Family recipe for success Featured

9:42am EDT July 22, 2002

Most people in Western Pennsylvania identify the Del Grosso name with tomato sauce products, familiar items in the region’s supermarkets and food stores for the past 35 years.

What most might not know is that, while the sauces originated with an old family recipe, the product was launched out of another family business — an amusement park.

Fred Del Grosso and his wife, Mafalda, the company’s founders, owned a café in Altoona in the early 1940s, where they served Italian food featuring Mafalda’s mother’s tomato sauce recipe.

They sold the restaurant in 1946 and, with the proceeds, bought Bland’s Amusement Park in Tipton. Meanwhile, they began to experiment with a variation of the original recipe and started production of Del Grosso sauce in small batches in the kitchen of the park’s on-site restaurant in 1949.

They continued to produce it at the amusement park until 1978, when the company moved into a 40,000-square-foot plant. They expanded the plant in 1995 and are currently adding a 54,000-square-foot addition.

The Del Grossos attribute the success of their business to their parents’ work ethic and insistence on producing a superior product. Fred Del Grosso believed, says Jim Del Grosso, that hard work equaled success.

“When my father was alive, he always stressed using the best ingredients,” says Jim Del Grosso, president of Del Grosso Foods.

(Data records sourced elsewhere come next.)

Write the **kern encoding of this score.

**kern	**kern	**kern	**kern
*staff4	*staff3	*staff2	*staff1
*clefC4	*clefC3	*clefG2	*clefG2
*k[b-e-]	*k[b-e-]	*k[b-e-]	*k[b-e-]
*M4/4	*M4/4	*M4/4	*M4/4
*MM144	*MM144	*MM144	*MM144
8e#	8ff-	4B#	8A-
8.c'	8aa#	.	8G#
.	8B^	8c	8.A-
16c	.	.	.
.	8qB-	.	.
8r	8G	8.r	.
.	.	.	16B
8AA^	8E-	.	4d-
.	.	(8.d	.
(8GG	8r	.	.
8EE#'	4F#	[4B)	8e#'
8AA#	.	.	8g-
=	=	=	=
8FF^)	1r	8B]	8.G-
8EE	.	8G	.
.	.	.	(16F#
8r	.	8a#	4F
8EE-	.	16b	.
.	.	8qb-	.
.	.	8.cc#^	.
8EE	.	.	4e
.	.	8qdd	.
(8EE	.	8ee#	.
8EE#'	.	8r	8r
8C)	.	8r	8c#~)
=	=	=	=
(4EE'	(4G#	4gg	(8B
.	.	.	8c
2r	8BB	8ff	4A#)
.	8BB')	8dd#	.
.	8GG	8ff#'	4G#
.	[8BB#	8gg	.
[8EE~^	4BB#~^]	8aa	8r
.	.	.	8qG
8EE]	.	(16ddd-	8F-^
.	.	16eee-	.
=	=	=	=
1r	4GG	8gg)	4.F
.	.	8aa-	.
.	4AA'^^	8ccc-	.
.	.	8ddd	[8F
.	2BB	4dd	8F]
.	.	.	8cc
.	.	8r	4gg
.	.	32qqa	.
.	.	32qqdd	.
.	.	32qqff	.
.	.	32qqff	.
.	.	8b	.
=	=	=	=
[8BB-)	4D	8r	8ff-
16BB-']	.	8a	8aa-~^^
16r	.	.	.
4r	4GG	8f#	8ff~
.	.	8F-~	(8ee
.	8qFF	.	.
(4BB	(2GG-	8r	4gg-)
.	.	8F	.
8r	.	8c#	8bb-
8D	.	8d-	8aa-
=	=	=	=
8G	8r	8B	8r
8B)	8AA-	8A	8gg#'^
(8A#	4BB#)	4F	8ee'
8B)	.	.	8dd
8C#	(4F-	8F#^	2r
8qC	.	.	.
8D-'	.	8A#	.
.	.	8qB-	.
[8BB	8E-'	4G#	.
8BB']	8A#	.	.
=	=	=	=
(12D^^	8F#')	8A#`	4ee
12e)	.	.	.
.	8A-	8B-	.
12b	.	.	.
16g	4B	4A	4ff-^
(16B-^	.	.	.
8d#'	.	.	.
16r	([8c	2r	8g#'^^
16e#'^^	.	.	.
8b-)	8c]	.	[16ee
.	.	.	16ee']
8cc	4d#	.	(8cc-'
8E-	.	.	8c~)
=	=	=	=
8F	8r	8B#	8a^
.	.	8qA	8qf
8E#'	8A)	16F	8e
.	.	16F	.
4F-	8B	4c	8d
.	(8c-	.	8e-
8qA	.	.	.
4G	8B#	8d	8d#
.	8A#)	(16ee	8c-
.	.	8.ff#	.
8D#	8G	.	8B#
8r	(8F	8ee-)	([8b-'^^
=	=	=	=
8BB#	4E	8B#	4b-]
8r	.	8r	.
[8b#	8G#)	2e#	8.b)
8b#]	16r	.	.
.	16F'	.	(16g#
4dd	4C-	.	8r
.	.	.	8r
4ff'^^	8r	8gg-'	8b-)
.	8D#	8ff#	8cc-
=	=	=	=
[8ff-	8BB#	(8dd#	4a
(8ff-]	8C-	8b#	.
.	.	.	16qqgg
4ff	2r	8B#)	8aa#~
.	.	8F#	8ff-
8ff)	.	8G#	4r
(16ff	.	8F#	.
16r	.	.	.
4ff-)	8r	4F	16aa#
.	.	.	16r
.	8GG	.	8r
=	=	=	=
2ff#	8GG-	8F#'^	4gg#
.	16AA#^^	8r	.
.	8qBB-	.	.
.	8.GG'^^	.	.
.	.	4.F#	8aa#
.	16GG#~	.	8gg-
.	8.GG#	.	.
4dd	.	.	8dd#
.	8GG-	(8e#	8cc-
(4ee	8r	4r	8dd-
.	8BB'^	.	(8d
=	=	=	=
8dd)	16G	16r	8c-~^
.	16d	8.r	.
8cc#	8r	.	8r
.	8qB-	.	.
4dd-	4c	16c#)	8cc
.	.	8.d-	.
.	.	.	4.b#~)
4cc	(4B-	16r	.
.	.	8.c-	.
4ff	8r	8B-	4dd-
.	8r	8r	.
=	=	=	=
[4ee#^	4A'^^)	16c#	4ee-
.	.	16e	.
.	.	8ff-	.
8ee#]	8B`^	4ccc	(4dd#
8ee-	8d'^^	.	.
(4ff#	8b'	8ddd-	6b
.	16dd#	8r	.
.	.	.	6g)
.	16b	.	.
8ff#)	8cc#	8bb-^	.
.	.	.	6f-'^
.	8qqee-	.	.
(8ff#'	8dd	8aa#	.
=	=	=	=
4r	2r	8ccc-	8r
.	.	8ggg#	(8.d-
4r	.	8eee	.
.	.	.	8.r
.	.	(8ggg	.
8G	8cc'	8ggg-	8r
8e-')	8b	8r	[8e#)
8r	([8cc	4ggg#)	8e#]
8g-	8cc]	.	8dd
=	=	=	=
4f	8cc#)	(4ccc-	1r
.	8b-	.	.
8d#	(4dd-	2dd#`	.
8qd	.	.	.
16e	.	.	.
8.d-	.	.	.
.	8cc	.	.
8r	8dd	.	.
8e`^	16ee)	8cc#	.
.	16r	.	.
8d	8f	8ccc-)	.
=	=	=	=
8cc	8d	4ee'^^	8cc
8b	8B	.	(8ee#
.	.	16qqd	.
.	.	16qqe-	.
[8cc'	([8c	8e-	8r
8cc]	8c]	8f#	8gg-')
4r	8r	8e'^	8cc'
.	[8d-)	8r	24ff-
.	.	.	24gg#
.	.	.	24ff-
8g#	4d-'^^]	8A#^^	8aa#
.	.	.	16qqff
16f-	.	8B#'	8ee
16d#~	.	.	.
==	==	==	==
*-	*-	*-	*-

The family also understood that all its members would work in some part of the business, say the Del Grossos. By age 10 or 12, each child was assigned responsibilities. Today, all seven siblings play a major role in the business.

Del Grosso has survived as a regional company in the face of stiff competition from big brands such as Ragu and Prego because of its name recognition, says Jim Del Grosso. Far from retreating from the much larger competitors, the company is introducing three new Del Grosso sauce products this year to help it remain competitive with the national brands.

Del Grosso sells its sauces to most of the major food retailers and many restaurateurs in the eastern United States, either under its own brand or packaged as a private label item.

The family business also includes the Altoona-Tipton Speedway, a go-cart track on the site of an historic automobile racetrack, a water park and a miniature golf course. Combined revenue of the businesses has reached nearly $20 million.

While Joe and Jim oversee most of the operations, they insist that all of the family members, including their mother, now 86, have a direct role when it comes to major decisions that affect the business.

“We may do the daily operations,” says Joe Del Grosso, “but all of the family members are involved.”